(Assignment) Retype the passage from the abstract on international law in East Asia word for word, starting at "Origins of International" and ending at "as a result.".
Text block: Begin
WHA Annual Meeting: Korea 2026

Origins of International Law in East Asia, 1860-1920: Towards a Global History of International Norms
2026-06-27 , Room 302 (Seats 48)

The late nineteenth century saw the emergence of a complex of international norms and legal practices which could be considered, for the first time, truly global. The questions relating to sovereignty, citizenship, and rights which emerged in East Asia at this time constitute a critical and underexamined component of this transformation. Contact zones like the extraterritorial treaty ports of the China coast, and crisis points like the Sino-Japanese War and the Boxer uprising, presented test cases for these norms, and jurists applied new descriptive frameworks to explain the international system that emerged as a result.
This paper argues that one reason why this phenomenon has been underexamined is due to a conceptual shortcoming in the history of international relations, which still views international law as the product of a ‘diffusion’ of civilizational values from the West, with little modification or influence from other cultures. Critiquing this approach has become increasingly important, as it has been employed in recent years by both critics and supporters of a worldview characterised by the domination of ‘great powers’.
Text block: End
Data to examine: Begin
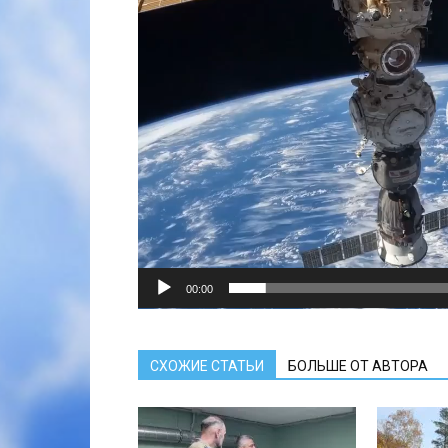
00:00
СХОЖИЕ СТАТЬИ
БОЛЬШЕ ОТ АВТОРА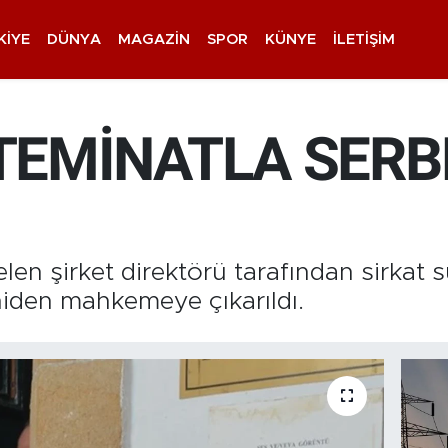
KIYE
DÜNYA
MAGAZIN
SPOR
KÜNYE
İLETIŞIM
 TEMİNATLA SER
en şirket direktörü tarafından sirkat 
niden mahkemeye çıkarıldı.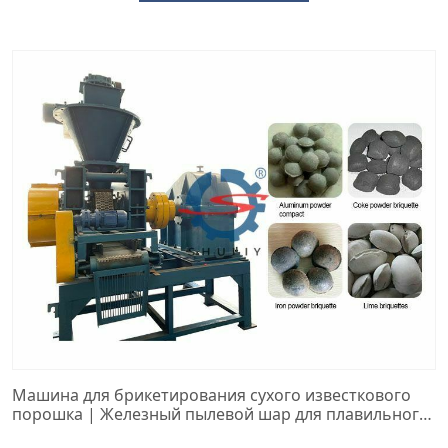
Машина для брикетирования сухого известкового
порошка | Железный пылевой шар для плавильного
завода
Data to examine: End
(Completed exercise)
Origins of International Law in East Asia, 1860-1920: Towards a Global History of International Norms
2026-06-27 , Room 302 (Seats 48)

The late nineteenth century saw the emergence of a complex of international norms and legal practices which could be considered, for the first time, truly global. The questions relating to sovereignty, citizenship, and rights which emerged in East Asia at this time constitute a critical and underexamined component of this transformation. Contact zones like the extraterritorial treaty ports of the China coast, and crisis points like the Sino-Japanese War and the Boxer uprising, presented test cases for these norms, and jurists applied new descriptive frameworks to explain the international system that emerged as a result.